= Transreality game =

Video game played in real and virtual environments

A transreality game, sometimes written as trans-reality game, describes a type of video game or a mode of gameplay that combines playing a game in a virtual environment with game-related, physical experiences in the real world and vice versa. In this approach a player evolves and moves seamlessly through various physical and virtual stages, brought together in one unified game space. Alongside the rising trend of gamification, the application of game mechanics to tasks that are not traditionally associated with play, a transreality approach to gaming incorporates mechanics that extend over time and space, effectively playing through a players day-to-day interactions.

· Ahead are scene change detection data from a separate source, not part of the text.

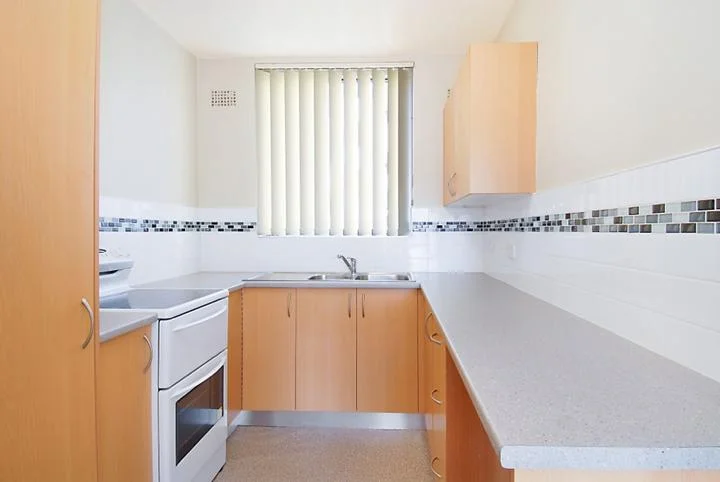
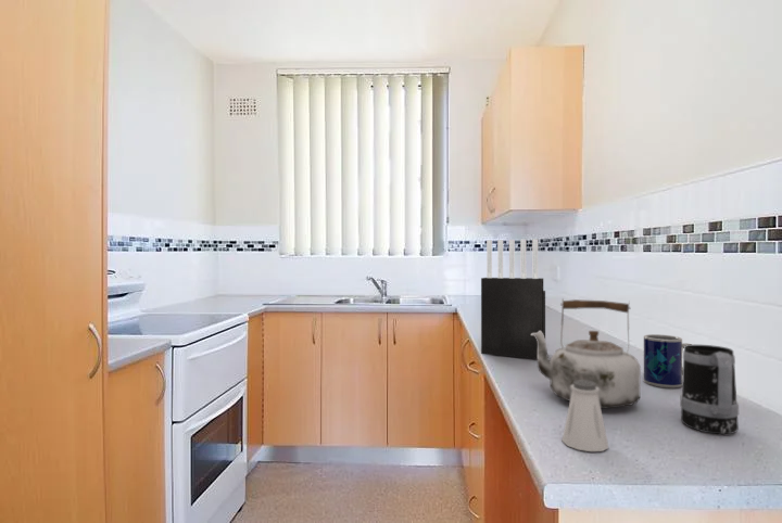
+ knife block [480,238,546,359]
+ mug [643,333,693,388]
+ saltshaker [560,381,609,452]
+ mug [679,344,740,435]
+ kettle [531,297,642,409]
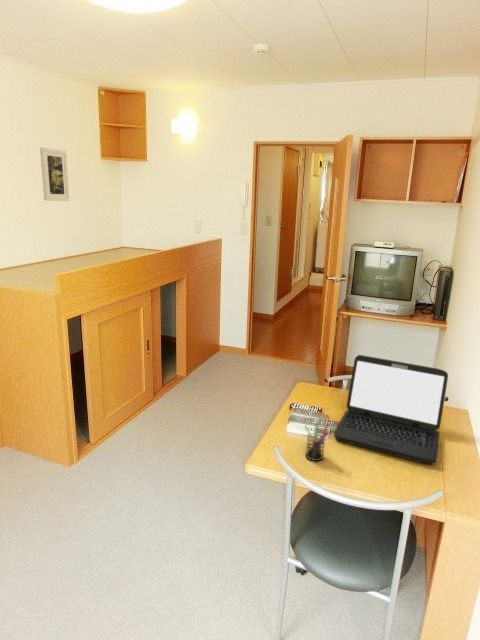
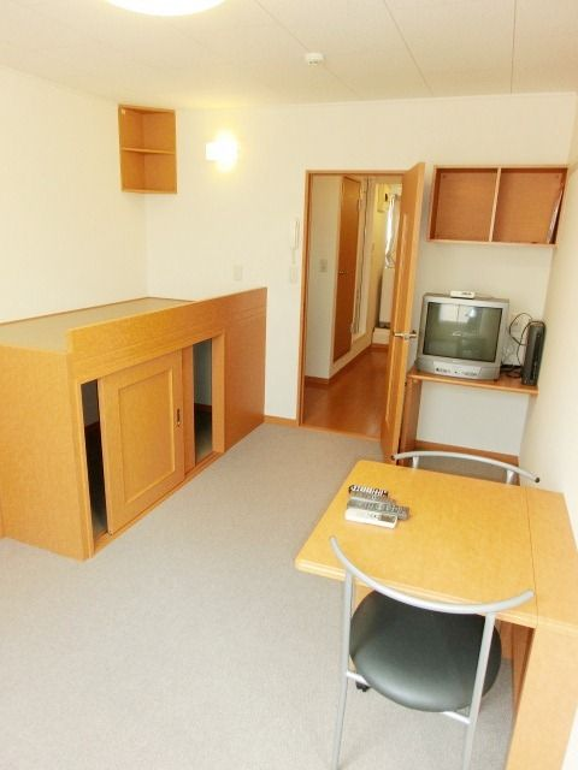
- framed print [39,147,70,202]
- pen holder [303,422,331,462]
- laptop [333,354,449,466]
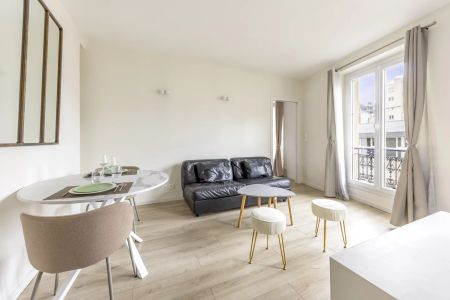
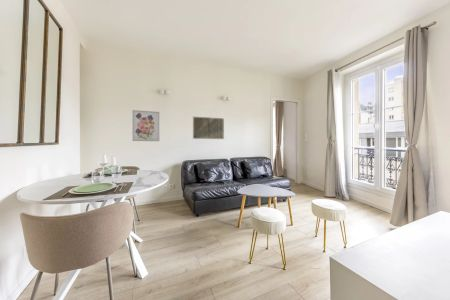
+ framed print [192,115,225,140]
+ wall art [132,109,161,142]
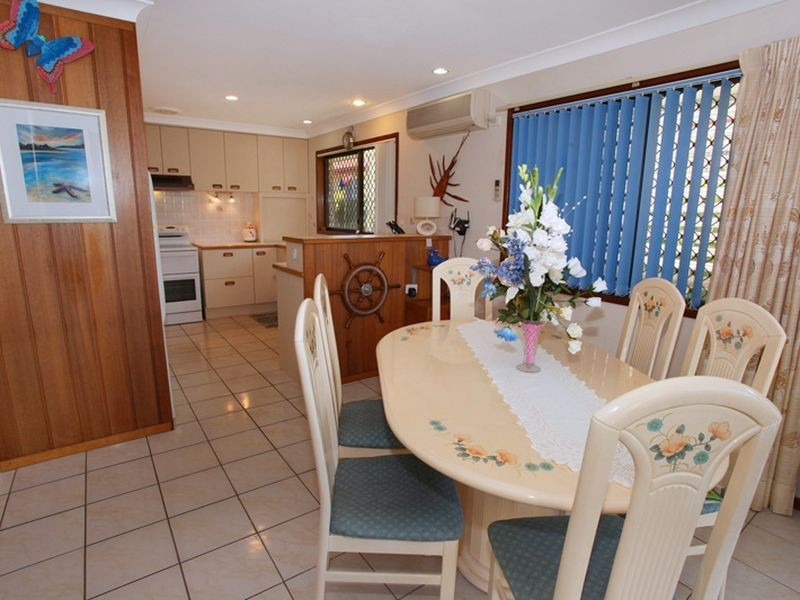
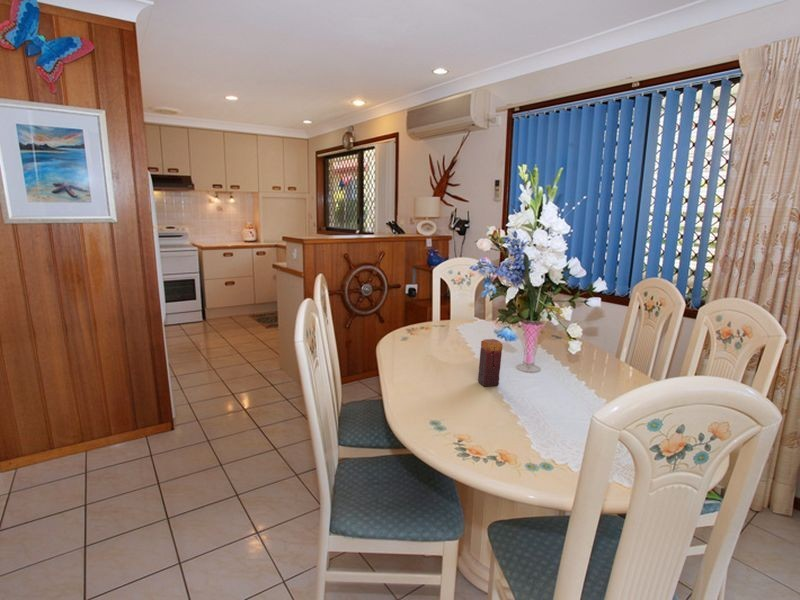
+ candle [477,338,504,387]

The essential part of transreality gaming is considered to be the fluidity between physical and virtual stages of gameplay, making it more and more difficult to see the distinction between what is allegedly 'virtual' and what is allegedly 'real' while playing. Looking at a transreality game from that perspective it may also integrate (big) data feeds into the storylines of games as a means to make the gameplay more immersive, like in the setup of Liping Xie's experimental scientific simulations in which a population of sample individuals search a real-world optimum in a virtual problem space, driven by real world forces in that space. Further on it could benefit from new layers of reality mining, connected intelligence and ubiquitous computing that incorporate machines into our lives like the Internet of things and wearable computing (both using sensors that are able to immediately re-create the actual world on and around a player on his or her device), cryptocurrencies, micropayments and nanopayments (for handling transmedial game credits), deployment of cleverbots, mind files and intelligent agent systems (to enhance the natural feel and learning skills of game characters) and games using kinetics (through motion controllers or through haptics).

Different authors have used the adjective 'transreal' as a starting point for the design of location-based games (like pervasive games, mixed reality games and augmented reality games) and cross media games (like simulation games, LARP and alternate reality games). All of these genres offer game experiences integrated with everyday routines and social networks. Its applications are to be found in serious games (education, awareness, skill training), gamification (like in production centers, marketing, research and testing) as well as in mobile multiplayer trans-reality games, MMTRG (including gamification of Foursquare), using the actual geolocation of the player in the gameplay, like in games such as Ingress, Pokémon Go, Shadow Cities, Zombies, Run!, YouCatch, Roads of San Francisco, City Race Munich and Parallel Kingdom.

From a broader perspective it is argued that different location aware and transmedial game formats may also be considered to merely provide a facilitating infrastructure for transreality gaming in a broader sense, positioned as a new way of looking at the design of game spaces, meant to be played across different realities rather than across different media.